I miei rapporti con la professoressa Hack sono diventati più stretti negli ultimi due decenni quando, tra i compiti che le mie nuove responsabilità di presidente della Società Astronomica Italiana e di direttore dell’Osservatorio astronomico di Capodimonte a Napoli mi hanno assegnato, mi sono ritrovato quello di promuovere la cultura astronomica tra la gente. Margherita nel frattempo aveva lasciato la guida dell’Osservatorio di Trieste dopo averlo rivoltato come un calzino, trasformandolo in un moderno e apprezzato centro di ricerca di livello internazionale. I suoi libri, le sue conferenze di divulgazione, le prime apparizioni televisive e alcune prese di posizioni su questioni sociali, civili e religiose ne avevano fatto un’icona mediatica. Riuscire ad assicurarsela per una chiacchierata serale significava garantirsi un sicuro successo.

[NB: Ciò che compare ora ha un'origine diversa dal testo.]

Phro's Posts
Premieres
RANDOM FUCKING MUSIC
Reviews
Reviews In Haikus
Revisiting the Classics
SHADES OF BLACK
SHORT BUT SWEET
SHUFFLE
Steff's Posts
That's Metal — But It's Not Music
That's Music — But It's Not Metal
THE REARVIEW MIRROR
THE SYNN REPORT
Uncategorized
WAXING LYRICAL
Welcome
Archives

Con lei io ho sperimentato più volte quanto possa il fanatismo della folla. A Bologna, per esempio, quando la invitammo per una conferenza pubblica serale in occasione di un congresso nazionale della SAIT, dovemmo trovare in tempo reale una sala molto più grande di quella, già molto capiente, che avevamo scelto per l’evento. Un nugolo di autentici scalmanati pretendeva di ascoltarla. E un'altra volta a Napoli, alla fine di un’altra serata passata a parlare di stelle davanti a un esercito di occhi ammiranti, ho visto una madre alzare il figlioletto sopra la moltitudine che sia era accalcata al palco per vederla, gridando: “Toccala, toccala”. Non credo che Margherita se ne sia accorta. E meno male perché certo non avrebbe approvato, lei che era atea dichiarata, di essere accomunata alla statua della Madonna.

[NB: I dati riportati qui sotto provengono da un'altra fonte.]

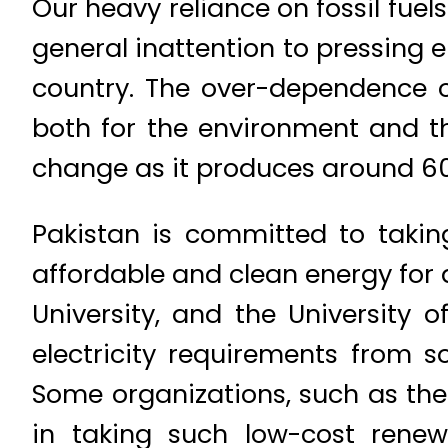
Our heavy reliance on fossil fue
general inattention to pressing 
country. The over-dependence o
both for the environment and th
change as it produces around 6
Pakistan is committed to takin
affordable and clean energy for 
University, and the University o
electricity requirements from s
Some organizations, such as the
in taking such low-cost rene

Negli ultimissimi anni l’esposizione della Hack nei media, nei teatri, nelle TV, nei comizi politici, nelle vetrine delle librerie è diventata frenetica. E mentre la sua straordinaria salute, quella forza del corpo che lei si era assicurata con un esercizio costante, se ne stava rapidamente andando insieme alla serenità dello spirito, turbato dalla malattia del suo amatissimo Aldo, lei segnava i punti più belli della sua straordinaria carriera, con interventi forti contro la corruzione e il degrado della politica, lo strangolamento della ricerca scientifica, la violenza verso le donne, l’esproprio del diritto di ognuno di disporre delle propria vita, la superstizione che offende la nobiltà delle mente umana, di una mente che ha saputo intendere il firmamento.
Margherita Hack non è più. Riposa nel cimitero di Trieste dove è entrata come una qualunque, senza pompa e senza gli onori appropriati alla sua fama, secondo quella bella tradizione degli imperatori d’Austria che di fronte alla morte tornavano cittadini qualunque. Lascia una memoria che sbiadirebbe presto in un paese come il nostro, educato all’effimero, se non ci fossero i sui libri a parlare per lei, con frasi brevi, con concetti semplici, con rigore scientifico ma anche tanta attenzione alla gente che della scienza ha paura per via dell’arroganza di alcuni scienziati. Se li leggerete, provata a farlo con un forte accento toscano. Vi sembrerà di riascoltarla per un momento.